::: READING PASSAGE :::

Firstly, the black and white cricketing countries can rarely have an argument about anything without accusations of racism entering the plot. Take, for example, the two major fractures in cricketing relations this century - the Bodyline controversy in 1933, and the Faisalabad incident in 1987.

In the first instance, when

Australia cabled the MCC accusing Douglas Jardine's tourists of 'unsportsmanlike' conduct, the MCC got extremely pompous and demanded, as a condition of the tour continuing, that the Australians withdraw the word 'unsportsmanlike'.

In the second, Mike Gatting, the England captain who had had a public row with a Pakistani umpire, was cabled from a panic- stricken Lord's with an instruction to issue a written apology. Traditionally, England and Australia fall out, and then have a few beers. England and Pakistan, on the other hand, have cultural differences based almost entirely on mutual suspicion.

In the summer of 1992, England's cricketers convinced themselves that Wasim Akram and Waqar Younis were an irresistible force only because they were doctoring a moveable object, while Pakistan were unshakeable in their belief that every decision that went against them was some sort of plot.

Neither is it easy for the English press to circumnavigate the culture divide, and convince our visitors that not every fast, inswinging cliche is an underhand delivery. One of my own references to their captain, Javed Miandad, apparently attracted the interest of his lawyers in the mistaken belief that to describe him as a 'streetfighter' was not so much a complimentary comment about his battling qualities when the chips were down, as an inference that he went around duffing up people on pavements.

::: EXTRACTED ENTRIES :::

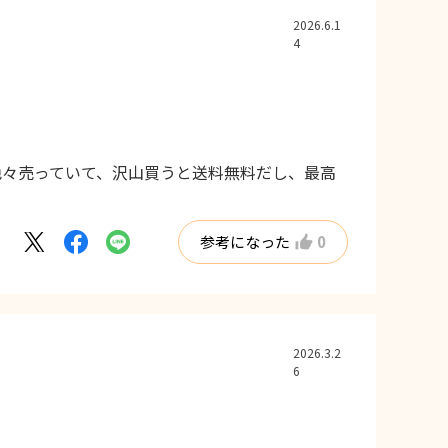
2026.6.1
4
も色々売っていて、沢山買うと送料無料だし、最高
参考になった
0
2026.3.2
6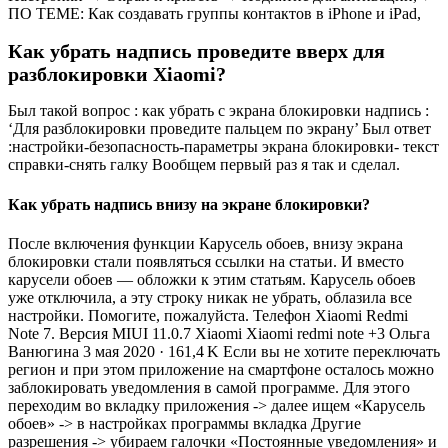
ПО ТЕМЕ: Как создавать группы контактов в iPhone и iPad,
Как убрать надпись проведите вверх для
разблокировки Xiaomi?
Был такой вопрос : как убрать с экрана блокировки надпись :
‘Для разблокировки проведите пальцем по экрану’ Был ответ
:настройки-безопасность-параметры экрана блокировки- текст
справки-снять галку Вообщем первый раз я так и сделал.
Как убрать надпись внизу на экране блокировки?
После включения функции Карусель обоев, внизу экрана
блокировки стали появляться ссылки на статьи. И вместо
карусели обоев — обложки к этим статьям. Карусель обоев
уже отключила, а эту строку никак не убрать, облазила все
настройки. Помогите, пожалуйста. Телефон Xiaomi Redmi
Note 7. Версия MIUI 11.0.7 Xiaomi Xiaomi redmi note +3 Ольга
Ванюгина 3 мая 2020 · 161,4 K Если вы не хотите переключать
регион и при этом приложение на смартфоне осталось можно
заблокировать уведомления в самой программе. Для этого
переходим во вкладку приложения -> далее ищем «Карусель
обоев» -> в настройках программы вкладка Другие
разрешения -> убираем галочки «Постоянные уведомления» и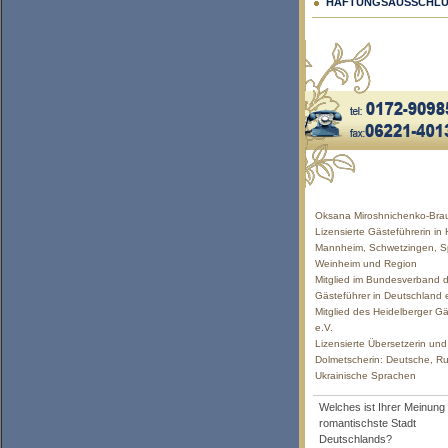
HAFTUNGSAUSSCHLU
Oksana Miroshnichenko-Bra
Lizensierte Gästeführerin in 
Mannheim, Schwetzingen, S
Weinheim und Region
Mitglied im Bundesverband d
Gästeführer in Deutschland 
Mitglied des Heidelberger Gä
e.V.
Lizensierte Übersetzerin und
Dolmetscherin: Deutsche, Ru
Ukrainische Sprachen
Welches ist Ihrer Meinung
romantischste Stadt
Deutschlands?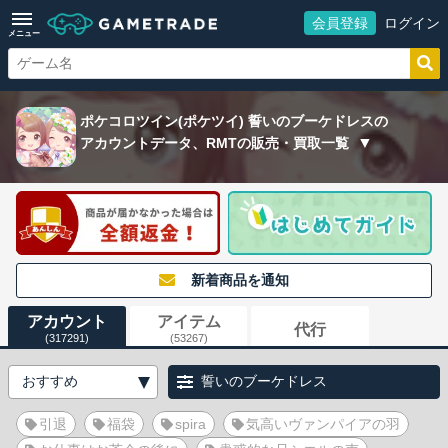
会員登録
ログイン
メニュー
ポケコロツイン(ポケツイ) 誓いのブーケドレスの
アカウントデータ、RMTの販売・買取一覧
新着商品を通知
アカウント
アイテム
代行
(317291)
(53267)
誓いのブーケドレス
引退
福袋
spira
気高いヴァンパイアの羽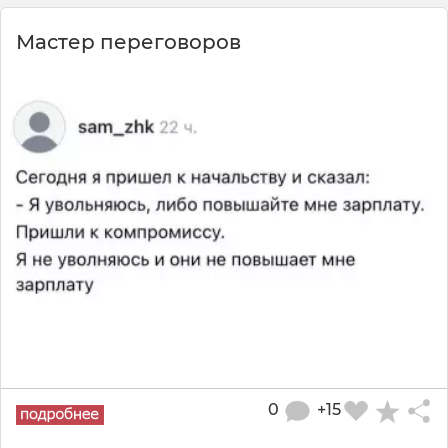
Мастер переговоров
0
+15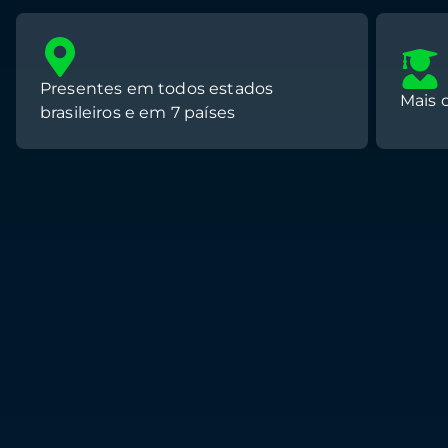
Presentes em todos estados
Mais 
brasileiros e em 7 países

:::

> **TASKS**
(a) State whether each of these statements agrees with the cricket passage, answering yes or no and quoting the words that decide it: (i) During the Bodyline controversy, the MCC required the Australians to withdraw the word 'unsportsmanlike' before the tour could go on. (ii) Mike Gatting was instructed to give a spoken apology. (iii) The Faisalabad incident occurred in 1933.
(b) Carry the cricket passage further from its final sentence.
The lines have no connection to the cricket passage.

> **RESPONSES FOR EACH TASK**
(a)
(i) Yes: "demanded, as a condition of the tour continuing, that the Australians withdraw the word 'unsportsmanlike'"
(ii) No: "with an instruction to issue a written apology"
(iii) No: "the Faisalabad incident in 1987"

(b)
The other reason for this affair assuming nonsensically over-inflated importance is the curious belief of both the Test and County Cricket Board and the International Cricket Council that they are both private clubs, with the public having little or no right to any insight as to how they conduct their business. A C Smith, the TCCB's chief executive, is famous for the following statement. 'No comment . . . but don't quote me.'

Whether or not Sarfraz Nawaz gave Allan Lamb the secrets of ball- doctoring while they were team- mates at Northampton, is not known. What is known, however, is that the two umpires who inspected the ball during the one-day international at Lord's in 1992, decided that it had been interfered with


The TCCB media relations manager, who was present when the Pakistanis were informed of the umpires' decision, confirmed it, and the England captain, Graham Gooch, was told by one of the umpires that the ball had been changed under the law governing unfair play.

However, both the ICC and TCCB eventually bottled the issue for fear of further undermining the fragile peace that exists in what they laughably refer to as the 'family' of cricket. As always, the 'sit tight and say nothing' approach has merely made things worse. As far as Pakistan are concerned, cricket in England is run by arrogant racists. As far as England are concerned, Pakistan cheat. Today, the two countries are as far apart as ever.